I Can Do Anything Better Than You: Regional Pride is Plentiful in Europe

One very interesting thing I learned about Spain in general: many citizens don’t really consider themselves ‘Spainards’. If you are from the north, you are Galician, and probably speak Galician in addition to Spanish. If you are from the Catalan region, you are a Catalan, speak Catalan, and eat Catalan food. In many (if not all) parts of Spain, there is quite little national spirit.

And I’ve noticed the same in Croatia, with an emphasis on Dalmation cuisine vs. general Croatian dishes.

I think this is quite interesting because the most direct comparison in the US would be state pride. And while surfers love “the sunshine state”, and New Hampshire would rather “live free or die,” most state pride has died out.

There are exceptions of course–Texans are often bonkers about their beloved land where “everything’s bigger in Texas,” but that’s not incredibly common. Certainly not in New England.

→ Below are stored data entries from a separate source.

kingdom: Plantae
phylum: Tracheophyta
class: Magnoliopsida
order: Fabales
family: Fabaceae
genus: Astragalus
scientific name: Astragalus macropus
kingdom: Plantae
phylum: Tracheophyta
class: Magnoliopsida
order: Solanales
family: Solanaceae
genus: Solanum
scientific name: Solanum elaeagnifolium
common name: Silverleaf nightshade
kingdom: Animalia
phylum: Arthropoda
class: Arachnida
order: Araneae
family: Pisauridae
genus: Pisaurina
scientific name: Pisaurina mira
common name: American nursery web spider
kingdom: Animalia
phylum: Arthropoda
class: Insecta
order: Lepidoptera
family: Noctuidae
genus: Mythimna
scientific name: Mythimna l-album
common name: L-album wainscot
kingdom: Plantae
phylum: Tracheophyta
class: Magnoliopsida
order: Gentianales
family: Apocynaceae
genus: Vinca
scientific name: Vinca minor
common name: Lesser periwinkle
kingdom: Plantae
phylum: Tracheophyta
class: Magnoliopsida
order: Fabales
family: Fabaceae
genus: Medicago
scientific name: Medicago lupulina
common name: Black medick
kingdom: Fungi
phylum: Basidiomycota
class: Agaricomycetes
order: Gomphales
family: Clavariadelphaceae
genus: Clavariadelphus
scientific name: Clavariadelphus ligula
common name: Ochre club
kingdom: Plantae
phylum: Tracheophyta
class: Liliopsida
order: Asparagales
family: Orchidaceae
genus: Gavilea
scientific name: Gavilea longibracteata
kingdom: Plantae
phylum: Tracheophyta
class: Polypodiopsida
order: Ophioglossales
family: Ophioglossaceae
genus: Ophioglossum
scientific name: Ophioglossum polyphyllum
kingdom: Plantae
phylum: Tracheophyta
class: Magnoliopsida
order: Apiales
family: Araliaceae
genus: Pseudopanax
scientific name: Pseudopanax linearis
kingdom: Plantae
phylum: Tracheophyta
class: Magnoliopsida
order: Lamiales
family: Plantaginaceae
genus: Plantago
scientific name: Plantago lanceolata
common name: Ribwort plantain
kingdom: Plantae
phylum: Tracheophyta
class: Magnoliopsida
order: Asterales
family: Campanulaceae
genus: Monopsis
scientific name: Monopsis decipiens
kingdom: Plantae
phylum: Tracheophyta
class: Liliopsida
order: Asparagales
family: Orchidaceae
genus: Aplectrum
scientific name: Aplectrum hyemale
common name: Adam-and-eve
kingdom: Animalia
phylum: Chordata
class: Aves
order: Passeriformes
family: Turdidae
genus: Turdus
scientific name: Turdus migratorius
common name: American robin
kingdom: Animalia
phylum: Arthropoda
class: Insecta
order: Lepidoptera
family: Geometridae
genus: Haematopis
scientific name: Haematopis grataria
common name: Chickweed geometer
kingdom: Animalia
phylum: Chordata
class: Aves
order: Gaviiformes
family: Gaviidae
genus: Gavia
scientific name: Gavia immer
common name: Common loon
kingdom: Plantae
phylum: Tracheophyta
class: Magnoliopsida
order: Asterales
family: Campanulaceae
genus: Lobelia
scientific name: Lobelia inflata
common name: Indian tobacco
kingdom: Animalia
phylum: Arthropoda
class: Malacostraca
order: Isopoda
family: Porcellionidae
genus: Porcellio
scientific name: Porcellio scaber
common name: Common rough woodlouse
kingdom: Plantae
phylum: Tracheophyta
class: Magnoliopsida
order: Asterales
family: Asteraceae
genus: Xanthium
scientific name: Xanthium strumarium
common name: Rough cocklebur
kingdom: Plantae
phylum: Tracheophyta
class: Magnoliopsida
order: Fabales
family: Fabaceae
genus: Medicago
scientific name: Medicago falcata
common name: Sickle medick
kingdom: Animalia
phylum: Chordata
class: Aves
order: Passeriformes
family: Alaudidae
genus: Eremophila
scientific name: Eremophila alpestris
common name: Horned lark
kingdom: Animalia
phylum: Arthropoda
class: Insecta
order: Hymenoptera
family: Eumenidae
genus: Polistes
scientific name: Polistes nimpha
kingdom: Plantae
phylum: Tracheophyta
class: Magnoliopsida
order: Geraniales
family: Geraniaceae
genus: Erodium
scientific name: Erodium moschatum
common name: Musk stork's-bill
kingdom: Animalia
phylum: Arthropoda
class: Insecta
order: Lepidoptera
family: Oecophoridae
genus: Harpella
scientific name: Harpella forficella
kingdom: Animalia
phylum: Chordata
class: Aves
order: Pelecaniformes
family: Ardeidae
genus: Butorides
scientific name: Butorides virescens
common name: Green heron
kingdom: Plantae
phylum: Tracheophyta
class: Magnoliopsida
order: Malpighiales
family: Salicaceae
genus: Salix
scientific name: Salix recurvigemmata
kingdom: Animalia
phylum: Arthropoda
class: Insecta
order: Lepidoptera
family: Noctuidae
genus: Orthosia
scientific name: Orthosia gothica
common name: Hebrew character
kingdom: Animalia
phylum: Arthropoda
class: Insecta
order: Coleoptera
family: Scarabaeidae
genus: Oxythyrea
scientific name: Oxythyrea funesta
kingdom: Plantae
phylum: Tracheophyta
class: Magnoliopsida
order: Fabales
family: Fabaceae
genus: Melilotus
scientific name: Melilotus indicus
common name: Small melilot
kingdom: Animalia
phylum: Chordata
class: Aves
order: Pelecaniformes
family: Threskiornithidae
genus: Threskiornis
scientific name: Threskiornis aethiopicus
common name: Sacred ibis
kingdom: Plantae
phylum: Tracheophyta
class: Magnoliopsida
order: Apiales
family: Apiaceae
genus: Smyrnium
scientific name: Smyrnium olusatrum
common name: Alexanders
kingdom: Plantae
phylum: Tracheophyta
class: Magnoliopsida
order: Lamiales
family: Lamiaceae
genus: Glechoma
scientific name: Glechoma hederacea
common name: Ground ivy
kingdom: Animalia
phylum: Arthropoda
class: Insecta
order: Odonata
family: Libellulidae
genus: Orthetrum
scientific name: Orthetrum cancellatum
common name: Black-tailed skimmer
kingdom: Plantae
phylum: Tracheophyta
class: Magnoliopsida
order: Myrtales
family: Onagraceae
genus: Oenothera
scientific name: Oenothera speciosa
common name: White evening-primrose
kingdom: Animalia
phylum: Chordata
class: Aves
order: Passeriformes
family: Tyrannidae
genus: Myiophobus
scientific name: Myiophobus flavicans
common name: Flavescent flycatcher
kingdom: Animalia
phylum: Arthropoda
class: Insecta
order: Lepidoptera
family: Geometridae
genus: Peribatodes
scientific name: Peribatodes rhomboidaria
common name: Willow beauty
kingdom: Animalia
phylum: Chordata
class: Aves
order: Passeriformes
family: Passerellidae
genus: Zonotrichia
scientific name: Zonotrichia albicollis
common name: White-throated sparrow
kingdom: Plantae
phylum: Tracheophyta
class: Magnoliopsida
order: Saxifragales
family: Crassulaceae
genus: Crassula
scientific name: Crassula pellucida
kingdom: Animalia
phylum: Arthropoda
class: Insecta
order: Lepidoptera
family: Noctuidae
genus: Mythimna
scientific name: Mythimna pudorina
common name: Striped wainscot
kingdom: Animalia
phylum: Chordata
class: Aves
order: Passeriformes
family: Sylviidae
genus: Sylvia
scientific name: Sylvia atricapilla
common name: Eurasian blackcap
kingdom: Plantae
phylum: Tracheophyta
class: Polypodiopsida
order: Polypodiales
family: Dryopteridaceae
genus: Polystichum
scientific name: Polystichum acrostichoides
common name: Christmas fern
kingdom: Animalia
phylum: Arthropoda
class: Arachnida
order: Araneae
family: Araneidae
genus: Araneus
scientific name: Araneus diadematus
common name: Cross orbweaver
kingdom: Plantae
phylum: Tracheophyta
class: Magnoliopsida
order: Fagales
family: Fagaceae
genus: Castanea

What’s more is that in America’s early days, this regional pride was much more intense, probably more on par with what I’ve seen in Europe. You might recall that when Robert E Lee was asked to join the Union’s efforts to hold the country together, even though he believed in keeping the nation joined, he said that Virginia came first, America second.

Today┬áthat seems like such an odd idea–state first, and then country? I certainly don’t feel that way, and I don’t think many other Americans do either.

What do you think about this regional pride? Am I right that it’s not as common in the US as in other parts of the world?